**PROBLEM**: Please count the lines in this listing that include the string "Cervix", and give only the number.

**PROVIDED DATA**:
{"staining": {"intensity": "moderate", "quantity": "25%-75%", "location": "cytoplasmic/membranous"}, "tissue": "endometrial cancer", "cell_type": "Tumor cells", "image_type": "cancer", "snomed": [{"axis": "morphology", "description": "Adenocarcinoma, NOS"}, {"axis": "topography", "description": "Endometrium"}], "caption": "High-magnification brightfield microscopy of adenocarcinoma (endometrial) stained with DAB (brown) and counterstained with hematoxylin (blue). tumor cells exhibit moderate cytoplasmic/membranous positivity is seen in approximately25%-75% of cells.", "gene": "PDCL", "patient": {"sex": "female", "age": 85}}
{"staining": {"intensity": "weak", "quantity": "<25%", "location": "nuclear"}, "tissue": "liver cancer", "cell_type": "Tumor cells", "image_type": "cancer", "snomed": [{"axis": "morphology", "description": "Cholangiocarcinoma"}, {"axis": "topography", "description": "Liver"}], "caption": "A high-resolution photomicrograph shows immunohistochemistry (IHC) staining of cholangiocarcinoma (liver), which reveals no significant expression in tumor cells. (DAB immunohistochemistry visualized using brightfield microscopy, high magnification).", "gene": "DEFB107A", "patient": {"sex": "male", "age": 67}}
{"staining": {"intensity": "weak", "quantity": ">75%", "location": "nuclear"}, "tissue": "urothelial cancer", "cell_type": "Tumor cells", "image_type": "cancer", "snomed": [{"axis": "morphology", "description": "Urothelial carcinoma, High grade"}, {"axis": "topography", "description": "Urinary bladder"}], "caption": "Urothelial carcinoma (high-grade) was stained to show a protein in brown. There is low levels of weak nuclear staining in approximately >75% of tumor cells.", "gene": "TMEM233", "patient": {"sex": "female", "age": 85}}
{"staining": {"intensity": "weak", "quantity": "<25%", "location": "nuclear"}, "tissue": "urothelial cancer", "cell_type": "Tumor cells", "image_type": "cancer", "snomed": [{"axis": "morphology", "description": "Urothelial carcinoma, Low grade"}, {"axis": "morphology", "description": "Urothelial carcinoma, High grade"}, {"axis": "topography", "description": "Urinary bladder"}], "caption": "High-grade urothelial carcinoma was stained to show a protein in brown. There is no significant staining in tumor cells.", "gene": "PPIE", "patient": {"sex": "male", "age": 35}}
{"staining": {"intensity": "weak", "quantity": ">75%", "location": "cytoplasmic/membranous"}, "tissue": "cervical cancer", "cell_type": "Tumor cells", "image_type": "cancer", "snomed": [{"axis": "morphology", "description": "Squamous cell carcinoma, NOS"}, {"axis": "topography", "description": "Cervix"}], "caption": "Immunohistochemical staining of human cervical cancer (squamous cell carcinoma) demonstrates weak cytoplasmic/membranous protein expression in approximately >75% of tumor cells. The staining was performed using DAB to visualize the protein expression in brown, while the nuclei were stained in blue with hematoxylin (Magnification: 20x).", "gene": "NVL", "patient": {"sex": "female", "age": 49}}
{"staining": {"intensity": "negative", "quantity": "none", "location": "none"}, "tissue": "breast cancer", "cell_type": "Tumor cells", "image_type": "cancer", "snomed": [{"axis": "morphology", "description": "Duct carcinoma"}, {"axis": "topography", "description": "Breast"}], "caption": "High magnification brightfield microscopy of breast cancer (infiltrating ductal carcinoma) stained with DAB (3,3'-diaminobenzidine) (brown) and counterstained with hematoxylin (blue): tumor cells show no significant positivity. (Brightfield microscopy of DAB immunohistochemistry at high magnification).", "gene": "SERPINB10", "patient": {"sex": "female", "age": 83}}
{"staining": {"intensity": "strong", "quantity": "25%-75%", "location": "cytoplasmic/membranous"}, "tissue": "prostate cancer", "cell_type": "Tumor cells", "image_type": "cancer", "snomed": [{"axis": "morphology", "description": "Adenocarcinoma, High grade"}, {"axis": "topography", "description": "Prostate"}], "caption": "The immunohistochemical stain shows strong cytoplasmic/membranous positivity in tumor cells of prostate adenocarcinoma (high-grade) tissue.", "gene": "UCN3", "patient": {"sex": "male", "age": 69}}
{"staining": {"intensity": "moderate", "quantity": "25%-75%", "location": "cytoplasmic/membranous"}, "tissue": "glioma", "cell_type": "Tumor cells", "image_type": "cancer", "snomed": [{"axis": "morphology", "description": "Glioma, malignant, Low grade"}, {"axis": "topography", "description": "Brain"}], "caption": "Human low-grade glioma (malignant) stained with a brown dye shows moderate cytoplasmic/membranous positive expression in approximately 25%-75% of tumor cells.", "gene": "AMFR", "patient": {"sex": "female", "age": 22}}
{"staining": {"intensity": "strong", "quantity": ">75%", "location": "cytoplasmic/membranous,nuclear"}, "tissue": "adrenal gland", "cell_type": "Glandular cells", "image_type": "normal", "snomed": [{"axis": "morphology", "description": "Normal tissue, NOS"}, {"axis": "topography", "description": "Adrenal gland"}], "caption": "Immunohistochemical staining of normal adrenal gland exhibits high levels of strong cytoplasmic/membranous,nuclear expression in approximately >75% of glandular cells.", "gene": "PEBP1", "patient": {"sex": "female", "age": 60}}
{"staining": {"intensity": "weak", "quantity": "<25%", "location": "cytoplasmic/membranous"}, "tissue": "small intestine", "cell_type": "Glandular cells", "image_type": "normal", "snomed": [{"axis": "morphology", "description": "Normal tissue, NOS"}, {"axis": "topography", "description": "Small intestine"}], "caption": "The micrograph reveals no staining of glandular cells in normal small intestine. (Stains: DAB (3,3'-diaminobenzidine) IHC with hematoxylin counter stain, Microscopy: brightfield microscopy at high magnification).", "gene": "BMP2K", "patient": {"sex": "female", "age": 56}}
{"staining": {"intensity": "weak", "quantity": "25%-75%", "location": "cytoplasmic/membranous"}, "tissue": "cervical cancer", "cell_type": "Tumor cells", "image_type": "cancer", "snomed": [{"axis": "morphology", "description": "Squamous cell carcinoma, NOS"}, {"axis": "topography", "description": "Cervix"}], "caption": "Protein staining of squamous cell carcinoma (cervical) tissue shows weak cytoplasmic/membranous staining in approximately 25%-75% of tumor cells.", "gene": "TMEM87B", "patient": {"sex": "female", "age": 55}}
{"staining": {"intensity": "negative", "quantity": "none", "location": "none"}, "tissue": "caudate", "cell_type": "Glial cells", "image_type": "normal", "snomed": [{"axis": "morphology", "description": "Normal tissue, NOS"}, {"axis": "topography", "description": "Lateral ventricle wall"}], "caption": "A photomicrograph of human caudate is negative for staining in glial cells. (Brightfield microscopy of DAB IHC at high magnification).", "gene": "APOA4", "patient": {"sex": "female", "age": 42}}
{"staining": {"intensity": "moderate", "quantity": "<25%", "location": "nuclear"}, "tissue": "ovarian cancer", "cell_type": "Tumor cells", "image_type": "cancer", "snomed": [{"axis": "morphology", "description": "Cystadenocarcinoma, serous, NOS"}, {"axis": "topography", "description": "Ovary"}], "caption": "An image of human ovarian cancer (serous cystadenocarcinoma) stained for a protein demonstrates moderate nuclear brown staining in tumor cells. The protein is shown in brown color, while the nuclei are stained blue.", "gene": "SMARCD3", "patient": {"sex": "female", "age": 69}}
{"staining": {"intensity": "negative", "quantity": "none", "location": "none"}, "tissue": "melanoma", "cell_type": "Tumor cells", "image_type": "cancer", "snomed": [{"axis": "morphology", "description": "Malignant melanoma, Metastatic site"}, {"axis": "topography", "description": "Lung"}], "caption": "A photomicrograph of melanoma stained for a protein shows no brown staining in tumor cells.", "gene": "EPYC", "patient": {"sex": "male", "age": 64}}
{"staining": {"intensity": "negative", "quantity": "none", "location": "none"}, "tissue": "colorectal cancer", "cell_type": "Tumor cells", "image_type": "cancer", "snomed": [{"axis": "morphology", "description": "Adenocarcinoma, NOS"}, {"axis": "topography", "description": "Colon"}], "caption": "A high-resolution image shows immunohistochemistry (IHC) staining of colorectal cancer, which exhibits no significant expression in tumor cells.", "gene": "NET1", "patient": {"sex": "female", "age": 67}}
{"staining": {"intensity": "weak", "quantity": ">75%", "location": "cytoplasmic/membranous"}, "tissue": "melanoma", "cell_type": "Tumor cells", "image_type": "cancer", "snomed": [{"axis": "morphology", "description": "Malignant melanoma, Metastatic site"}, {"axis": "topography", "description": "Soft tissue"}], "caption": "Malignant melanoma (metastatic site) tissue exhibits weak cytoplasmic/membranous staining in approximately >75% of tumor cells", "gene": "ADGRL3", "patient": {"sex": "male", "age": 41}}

**RESULT OF THE EXERCISE**: 2